In an interview, Mr Dolsten said no unexpected problems had been seen in the study so far and that it could generate results within weeks.
The new protease inhibitor is the second such medicine Pfizer has brought into human trials to treat Covid-19. Pfizer is testing another given intravenously to virus patients admitted to hospital.
Shares of Pfizer were down 1.3 per cent to $35.55 at 12:36pm in New York. Over the past year, the stock has climbed 32 per cent.
Easy-to-use treatments are lacking for early-stage Covid-19 patients. While antibody therapies from Eli Lilly & Co and Regeneron Pharmaceuticals are authorised in the US for Covid patients who have not yet been admitted to hospital but are at high risk of developing severe symptoms, they must be infused in the hospital or at a doctor’s office.
That created logistical challenges that limited their use. Other therapies are intended for sicker people: Gilead Sciences' antiviral drug remdesivir must be infused over several days and is approved only for hospital patients.

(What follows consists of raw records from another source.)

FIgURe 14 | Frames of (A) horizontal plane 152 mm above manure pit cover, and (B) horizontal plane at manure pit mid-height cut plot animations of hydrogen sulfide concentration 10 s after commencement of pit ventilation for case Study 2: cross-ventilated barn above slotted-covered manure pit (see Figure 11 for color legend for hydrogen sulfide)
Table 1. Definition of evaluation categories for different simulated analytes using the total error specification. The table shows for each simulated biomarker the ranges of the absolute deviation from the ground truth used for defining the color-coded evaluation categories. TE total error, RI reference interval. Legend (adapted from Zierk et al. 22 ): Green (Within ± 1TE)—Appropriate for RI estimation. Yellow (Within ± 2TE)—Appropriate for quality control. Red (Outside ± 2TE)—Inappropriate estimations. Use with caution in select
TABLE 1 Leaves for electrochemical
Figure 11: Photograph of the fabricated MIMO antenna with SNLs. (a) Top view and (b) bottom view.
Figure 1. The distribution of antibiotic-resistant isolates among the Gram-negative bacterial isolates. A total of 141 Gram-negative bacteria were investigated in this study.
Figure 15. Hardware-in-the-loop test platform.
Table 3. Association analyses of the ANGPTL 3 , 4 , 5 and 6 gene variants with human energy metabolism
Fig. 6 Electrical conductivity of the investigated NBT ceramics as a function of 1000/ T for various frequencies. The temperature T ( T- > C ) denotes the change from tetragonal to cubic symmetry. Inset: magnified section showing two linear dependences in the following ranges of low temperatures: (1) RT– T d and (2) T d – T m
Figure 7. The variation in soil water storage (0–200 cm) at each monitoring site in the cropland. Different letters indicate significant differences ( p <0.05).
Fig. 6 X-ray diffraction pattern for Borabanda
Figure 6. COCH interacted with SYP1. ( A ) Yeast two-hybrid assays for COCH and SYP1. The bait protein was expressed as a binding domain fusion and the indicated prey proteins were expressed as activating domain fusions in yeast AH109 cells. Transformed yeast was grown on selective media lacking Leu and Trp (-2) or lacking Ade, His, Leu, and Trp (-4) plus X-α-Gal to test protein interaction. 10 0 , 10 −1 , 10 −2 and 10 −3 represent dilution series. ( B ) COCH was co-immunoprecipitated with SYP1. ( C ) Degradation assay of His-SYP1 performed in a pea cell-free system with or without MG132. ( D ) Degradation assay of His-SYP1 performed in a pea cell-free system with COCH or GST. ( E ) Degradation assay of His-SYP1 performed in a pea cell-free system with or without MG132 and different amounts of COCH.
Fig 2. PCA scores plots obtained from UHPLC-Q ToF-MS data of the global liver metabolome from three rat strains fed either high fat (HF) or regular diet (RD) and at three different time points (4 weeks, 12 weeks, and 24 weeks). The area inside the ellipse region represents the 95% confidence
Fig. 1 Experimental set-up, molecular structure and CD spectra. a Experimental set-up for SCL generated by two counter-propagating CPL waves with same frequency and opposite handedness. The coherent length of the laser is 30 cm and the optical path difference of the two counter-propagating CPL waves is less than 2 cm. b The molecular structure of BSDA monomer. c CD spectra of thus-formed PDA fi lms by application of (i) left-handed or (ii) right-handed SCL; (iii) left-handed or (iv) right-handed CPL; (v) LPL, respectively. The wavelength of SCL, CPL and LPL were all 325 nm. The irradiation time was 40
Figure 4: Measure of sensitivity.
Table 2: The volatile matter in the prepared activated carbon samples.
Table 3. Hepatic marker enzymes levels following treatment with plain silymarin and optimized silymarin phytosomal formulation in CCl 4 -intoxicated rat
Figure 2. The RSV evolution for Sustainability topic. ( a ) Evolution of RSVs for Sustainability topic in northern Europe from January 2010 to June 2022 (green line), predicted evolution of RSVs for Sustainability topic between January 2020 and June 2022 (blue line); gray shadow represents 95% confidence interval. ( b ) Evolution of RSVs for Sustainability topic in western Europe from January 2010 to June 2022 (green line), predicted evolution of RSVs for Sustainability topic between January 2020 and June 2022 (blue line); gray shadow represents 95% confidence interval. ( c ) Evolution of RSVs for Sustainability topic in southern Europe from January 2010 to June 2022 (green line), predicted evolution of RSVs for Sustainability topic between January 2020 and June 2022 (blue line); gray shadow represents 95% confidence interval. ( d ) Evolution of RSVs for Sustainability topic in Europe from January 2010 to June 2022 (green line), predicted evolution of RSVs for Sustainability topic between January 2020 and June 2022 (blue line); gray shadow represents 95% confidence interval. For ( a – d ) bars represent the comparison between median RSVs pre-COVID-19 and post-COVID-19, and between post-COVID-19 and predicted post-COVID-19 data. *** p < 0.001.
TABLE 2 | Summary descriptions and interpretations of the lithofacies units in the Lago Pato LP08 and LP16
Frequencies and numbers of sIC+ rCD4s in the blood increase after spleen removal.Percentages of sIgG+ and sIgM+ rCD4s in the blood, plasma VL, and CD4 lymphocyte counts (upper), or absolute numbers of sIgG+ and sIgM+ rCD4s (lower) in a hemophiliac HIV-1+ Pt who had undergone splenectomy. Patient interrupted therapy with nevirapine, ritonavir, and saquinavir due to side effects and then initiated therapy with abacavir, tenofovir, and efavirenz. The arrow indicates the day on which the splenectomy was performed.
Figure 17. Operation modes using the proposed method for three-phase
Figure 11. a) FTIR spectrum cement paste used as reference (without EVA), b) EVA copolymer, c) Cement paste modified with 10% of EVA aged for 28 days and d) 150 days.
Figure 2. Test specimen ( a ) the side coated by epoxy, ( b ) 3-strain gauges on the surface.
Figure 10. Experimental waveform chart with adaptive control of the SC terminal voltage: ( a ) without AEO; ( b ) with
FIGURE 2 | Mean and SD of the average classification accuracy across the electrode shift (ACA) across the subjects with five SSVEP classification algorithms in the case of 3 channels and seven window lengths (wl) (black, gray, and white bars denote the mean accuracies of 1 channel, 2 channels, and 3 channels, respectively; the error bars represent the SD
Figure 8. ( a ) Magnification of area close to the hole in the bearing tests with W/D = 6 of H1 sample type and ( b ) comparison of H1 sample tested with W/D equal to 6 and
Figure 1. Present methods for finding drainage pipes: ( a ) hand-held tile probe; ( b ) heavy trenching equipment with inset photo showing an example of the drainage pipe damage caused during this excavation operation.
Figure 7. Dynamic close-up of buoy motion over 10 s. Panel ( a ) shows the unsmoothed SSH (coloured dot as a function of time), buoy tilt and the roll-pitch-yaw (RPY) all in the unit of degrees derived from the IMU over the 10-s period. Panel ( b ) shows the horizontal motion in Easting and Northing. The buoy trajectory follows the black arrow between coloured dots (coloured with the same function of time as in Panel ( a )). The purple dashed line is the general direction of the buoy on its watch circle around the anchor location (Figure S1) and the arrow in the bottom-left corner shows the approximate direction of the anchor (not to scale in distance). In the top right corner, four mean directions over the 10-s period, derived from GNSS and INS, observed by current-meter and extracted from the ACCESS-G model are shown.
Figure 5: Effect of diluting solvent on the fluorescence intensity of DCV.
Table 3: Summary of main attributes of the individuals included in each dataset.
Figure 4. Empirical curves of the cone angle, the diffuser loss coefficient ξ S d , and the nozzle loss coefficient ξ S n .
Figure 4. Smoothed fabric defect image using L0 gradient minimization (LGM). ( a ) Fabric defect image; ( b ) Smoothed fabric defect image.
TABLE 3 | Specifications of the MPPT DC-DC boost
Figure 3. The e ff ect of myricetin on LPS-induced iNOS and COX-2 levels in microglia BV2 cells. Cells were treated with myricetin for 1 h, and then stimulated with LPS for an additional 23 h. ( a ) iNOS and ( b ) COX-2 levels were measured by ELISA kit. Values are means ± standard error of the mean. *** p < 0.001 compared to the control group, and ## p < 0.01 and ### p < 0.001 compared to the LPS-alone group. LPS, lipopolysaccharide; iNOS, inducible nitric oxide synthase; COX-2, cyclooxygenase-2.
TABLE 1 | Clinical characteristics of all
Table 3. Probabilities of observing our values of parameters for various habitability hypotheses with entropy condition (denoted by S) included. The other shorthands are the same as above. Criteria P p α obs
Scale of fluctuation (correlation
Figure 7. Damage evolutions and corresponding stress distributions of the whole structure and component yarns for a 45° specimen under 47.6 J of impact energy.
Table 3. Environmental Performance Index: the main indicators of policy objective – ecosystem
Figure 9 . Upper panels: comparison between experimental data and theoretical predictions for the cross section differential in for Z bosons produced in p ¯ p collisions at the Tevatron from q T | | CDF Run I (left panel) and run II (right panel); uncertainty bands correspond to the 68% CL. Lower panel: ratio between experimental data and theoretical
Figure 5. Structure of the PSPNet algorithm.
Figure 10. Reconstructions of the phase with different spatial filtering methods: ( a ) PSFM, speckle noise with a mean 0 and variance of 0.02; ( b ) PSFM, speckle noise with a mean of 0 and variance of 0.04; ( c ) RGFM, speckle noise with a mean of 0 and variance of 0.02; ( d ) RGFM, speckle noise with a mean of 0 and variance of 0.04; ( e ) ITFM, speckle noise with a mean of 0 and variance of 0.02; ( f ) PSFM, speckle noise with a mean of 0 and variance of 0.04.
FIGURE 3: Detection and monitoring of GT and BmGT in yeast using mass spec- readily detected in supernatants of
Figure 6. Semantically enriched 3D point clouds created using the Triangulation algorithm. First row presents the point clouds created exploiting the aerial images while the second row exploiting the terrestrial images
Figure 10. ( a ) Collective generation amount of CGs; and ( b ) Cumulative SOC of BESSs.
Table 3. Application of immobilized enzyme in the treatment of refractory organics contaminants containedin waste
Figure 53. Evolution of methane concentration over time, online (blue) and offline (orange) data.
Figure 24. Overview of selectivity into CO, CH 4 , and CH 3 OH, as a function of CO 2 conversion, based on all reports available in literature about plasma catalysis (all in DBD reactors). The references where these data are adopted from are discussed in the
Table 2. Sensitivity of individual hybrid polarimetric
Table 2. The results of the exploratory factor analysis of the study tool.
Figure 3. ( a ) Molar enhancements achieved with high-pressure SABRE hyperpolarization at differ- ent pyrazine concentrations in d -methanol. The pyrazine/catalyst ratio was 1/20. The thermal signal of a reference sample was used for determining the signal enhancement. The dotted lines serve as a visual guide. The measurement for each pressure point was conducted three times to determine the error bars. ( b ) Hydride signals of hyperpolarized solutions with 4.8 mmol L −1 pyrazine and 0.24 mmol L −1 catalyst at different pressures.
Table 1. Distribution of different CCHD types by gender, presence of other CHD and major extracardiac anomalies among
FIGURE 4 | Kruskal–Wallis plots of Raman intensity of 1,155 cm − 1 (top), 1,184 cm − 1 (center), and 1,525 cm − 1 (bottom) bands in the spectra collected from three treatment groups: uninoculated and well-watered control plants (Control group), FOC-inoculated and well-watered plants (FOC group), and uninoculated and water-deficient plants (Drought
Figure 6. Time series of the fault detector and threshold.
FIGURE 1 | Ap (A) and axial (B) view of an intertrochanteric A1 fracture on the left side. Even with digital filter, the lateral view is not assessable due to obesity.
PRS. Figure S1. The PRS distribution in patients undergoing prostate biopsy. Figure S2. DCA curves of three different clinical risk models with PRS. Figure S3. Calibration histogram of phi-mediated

Among major drugmakers, Merck & Co has one of the few coronavirus pills that is far along in human testing. Its experimental antiviral drug molnupiravir works by a different mechanism than the Pfizer drug and is in late-stage human trials. Merck is developing its drug in collaboration with Ridgeback Biotherapeutics LP.
If everything continues to go well, Pfizer could begin a much larger combined phase 2/phase 3 trial early in the second quarter, Mr Dolsten said, potentially allowing it to apply for emergency-use authorisation from the Food and Drug Administration by the end of the year, depending on how the pandemic evolves.
The drug is likely to be given twice a day for about five days, he said.
“This is really a potential game changer,” Mr Dolsten said.
While initial efficacy testing will focus on people with early infections, Pfizer also plans to explore whether the drug works to protect healthy people who have been exposed to the coronavirus, such as family members or roommates who live with someone who got sick.
Mr Dolsten said Pfizer’s oral protease inhibitor had a number of potential advantages. In lab tests, it worked against many coronaviruses, including the original Sars virus and Mers. Additionally, the coronavirus protease does not mutate much, which means the therapy is likely to work equally well against numerous variant strains, he said.
In theory, the protease inhibitor could also be combined with other antiviral drugs, such as the one Merck is developing, Mr Dolsten said.
Pfizer said it plans to share more data on the compound at the American Chemical Society meeting on April 6.